Au lendemain de l'annonce du retrait de son appui financier à Oscar Pistorius, Nike reconsidérera-t-elle ses commandites sportives? «Nous pensons qu'Oscar Pistorius doit bénéficier d'une procédure judiciaire en bonne et due forme et nous continuerons à suivre la situation de très près », a brièvement fait savoir l'entreprise dans un communiqué.

Les charges de meurtre prémédité qui pèsent sur le sprinter handicapé surviennent quelque temps après l'officialisation de dopage de Lance Armstrong. Dans la foulée de cette confirmation, Nike a annulé la commandite du cycliste évaluée à 7,5 millions annuellement. Cette fois, l'entreprise raye un contrat de 2 millions par an avec Pistorius, signé à la suite de la participation de l'athlète aux Jeux olympiques de Londres, l'été dernier. Ironiquement, le slogan de la campagne de Nike avec Pistorius portait comme slogan : «Je suis la balle dans le canon» («The Bullet in the Chamber»). Même s'il est de plus en plus risqué, au point de vue de l'image de marque, de s'associer à des athlètes de haut calibre, Nike n'a pas l'intention de réduire ses investissements. L'entreprise faisait valoir récemment à la Securities & Exchange Commission (SEC) aux États-Unis, vouloir consacrer 3,8 milliards pour la signature de renommés porte-parole, au cours des prochaines années. « À la suite des incidents avec Lance Armstrong, Nike est peut-être en train de réfléchir à sa stratégie de commandite, analyse Luc Dupont, professeur agrégé au département de communication de l'Université d'Ottawa. L'entreprise pourrait notamment revenir à celle des années 1980, à l'époque de Michael Jordan. À cet esprit "Just Do It", soit à l'histoire de gens ordinaires qui décident de foncer tête baissée.

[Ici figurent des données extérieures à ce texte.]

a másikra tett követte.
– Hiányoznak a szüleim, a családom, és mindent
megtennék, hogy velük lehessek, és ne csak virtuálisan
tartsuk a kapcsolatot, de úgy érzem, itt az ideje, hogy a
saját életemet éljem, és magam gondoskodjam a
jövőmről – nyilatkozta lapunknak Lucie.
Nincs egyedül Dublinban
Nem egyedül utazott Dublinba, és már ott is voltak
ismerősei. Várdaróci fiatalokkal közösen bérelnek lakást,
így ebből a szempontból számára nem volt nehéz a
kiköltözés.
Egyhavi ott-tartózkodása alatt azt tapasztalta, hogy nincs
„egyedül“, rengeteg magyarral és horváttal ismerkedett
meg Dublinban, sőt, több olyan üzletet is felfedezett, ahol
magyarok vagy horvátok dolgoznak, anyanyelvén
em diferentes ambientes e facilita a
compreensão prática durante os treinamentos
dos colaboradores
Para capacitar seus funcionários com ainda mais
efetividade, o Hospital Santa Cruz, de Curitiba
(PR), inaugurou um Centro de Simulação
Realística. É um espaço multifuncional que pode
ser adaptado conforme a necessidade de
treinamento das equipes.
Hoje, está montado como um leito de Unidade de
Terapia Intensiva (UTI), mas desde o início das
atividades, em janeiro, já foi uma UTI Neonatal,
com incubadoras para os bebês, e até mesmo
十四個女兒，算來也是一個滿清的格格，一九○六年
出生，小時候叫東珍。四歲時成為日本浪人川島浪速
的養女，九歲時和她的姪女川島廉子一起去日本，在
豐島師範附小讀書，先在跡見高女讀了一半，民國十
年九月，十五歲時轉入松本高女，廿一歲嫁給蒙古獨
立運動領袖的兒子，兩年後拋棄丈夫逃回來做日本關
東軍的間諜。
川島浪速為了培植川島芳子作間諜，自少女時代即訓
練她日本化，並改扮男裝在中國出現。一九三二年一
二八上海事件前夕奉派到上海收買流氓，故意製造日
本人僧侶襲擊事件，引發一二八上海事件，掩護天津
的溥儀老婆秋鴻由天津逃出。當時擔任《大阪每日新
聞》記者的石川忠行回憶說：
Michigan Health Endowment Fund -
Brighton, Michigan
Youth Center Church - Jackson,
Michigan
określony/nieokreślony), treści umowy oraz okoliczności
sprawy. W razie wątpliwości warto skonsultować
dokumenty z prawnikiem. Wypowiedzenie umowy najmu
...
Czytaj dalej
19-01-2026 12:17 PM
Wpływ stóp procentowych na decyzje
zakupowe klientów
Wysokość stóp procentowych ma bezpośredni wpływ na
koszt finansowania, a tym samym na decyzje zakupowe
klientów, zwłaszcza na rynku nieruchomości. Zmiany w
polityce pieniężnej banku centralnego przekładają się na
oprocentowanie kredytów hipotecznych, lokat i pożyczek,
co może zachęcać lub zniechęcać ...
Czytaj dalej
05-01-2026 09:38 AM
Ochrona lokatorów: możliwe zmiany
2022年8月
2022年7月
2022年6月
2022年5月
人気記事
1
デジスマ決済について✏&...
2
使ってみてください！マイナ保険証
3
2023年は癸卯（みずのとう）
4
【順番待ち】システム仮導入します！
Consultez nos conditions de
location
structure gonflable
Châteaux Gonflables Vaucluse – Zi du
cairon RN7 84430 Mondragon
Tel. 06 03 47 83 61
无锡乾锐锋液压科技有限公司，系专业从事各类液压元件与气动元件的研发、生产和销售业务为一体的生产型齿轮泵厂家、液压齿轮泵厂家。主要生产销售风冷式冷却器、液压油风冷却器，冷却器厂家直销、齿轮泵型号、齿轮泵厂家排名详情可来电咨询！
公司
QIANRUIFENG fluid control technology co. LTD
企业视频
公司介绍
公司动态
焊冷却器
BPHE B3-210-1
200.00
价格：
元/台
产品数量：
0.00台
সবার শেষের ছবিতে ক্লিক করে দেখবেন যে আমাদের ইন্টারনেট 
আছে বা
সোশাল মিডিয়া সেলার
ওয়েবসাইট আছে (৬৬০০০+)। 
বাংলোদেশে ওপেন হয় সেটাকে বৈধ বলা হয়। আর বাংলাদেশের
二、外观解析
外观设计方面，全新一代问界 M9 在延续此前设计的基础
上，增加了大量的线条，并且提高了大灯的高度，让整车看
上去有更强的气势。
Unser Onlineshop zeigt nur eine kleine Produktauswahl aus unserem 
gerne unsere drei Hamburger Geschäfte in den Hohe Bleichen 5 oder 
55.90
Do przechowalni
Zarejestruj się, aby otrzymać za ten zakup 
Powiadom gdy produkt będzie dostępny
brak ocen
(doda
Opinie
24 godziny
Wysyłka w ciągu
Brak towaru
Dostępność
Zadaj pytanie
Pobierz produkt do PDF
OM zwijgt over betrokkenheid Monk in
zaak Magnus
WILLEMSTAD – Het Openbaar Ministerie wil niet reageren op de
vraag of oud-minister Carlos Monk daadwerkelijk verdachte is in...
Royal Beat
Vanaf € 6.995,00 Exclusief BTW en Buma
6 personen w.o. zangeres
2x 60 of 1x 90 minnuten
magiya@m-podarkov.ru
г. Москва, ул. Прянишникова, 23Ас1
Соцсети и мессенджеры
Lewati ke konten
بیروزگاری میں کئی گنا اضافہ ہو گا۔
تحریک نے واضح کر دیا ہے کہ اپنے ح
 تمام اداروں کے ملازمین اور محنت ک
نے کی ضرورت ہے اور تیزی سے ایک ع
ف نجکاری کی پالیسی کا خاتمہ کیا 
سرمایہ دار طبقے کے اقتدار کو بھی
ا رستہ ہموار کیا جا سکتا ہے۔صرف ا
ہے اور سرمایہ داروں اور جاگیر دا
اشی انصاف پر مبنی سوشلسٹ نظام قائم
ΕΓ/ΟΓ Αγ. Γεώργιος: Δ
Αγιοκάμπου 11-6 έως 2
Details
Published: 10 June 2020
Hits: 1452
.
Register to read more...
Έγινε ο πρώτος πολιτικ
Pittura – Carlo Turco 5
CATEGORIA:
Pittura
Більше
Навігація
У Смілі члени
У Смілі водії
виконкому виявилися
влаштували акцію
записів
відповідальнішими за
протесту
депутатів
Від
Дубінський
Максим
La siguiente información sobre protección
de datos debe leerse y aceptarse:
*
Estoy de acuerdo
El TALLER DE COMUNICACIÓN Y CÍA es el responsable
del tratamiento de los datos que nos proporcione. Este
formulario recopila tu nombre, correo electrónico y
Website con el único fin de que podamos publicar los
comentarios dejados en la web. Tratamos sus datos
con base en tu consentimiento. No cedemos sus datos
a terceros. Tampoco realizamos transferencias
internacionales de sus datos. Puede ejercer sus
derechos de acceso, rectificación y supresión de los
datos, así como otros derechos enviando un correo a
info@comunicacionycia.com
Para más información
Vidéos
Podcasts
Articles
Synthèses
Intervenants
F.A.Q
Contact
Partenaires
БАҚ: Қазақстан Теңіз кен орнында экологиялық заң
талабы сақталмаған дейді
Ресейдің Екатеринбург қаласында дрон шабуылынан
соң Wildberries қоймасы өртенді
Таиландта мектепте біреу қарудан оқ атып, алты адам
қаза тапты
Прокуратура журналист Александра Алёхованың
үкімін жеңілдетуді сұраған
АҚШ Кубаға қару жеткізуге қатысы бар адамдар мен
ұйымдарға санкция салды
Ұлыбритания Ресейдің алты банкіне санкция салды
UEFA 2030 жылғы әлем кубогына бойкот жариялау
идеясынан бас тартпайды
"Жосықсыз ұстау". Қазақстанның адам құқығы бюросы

Mais le rapport de la SEC fait croire que la présente stratégie n'est pas mise au rancart pour toujours.»

Les frasques de Tiger Woods, de Lance Armstrong et maintenant celles d'Oscar Pistorius... Nike devrait-elle plutôt s'attarder à la commandite de stades ou d'équipes sportives? «La commandite d'athlètes a toujours été payante, dit Paul Wilson, spécialiste en marketing et commandite du cabinet de relations publiques National. Et il y a toujours des risques. Le risque est aussi grand, qu'on commandite un humain ou une équipe. Par ailleurs, Nike pouvait-elle imaginer ce qui arrive à Oscar Pistorius? C'est imprévisible et impensable. Cela dit, Nike va se trouver une autre vedette à appuyer. C'est la beauté de la commandite sportive.»

De toute façon, il serait moins «payant» de commanditer un athlète sans histoire... «On demande aux sportifs d'avoir une vie trépidante, explique Luc Dupont. Les gens veulent acheter ce capital d'excitation. Autrefois, le seul contact avec la vedette sportive était sur le terrain. Aujourd'hui, grâce aux réseaux sociaux notamment, on lui demande de raconter son dernier voyage ou de diffuser des photos de la voiture à 300 000$ qu'elle vient de s'acheter.»

Parallèlement, l'histoire nous montre que Nike est capable de «pardonner». Malgré le désistement de plusieurs commanditaires, dans la foulée des révélations de ses infidélités multiples, Tiger Woods n'a jamais perdu l'appui de Nike, en 2011. Et l'entreprise a conclu une nouvelle entente avec le footballeur Michael Vick, après que celui-ci eut été condamné pour avoir organisé des combats de chiens.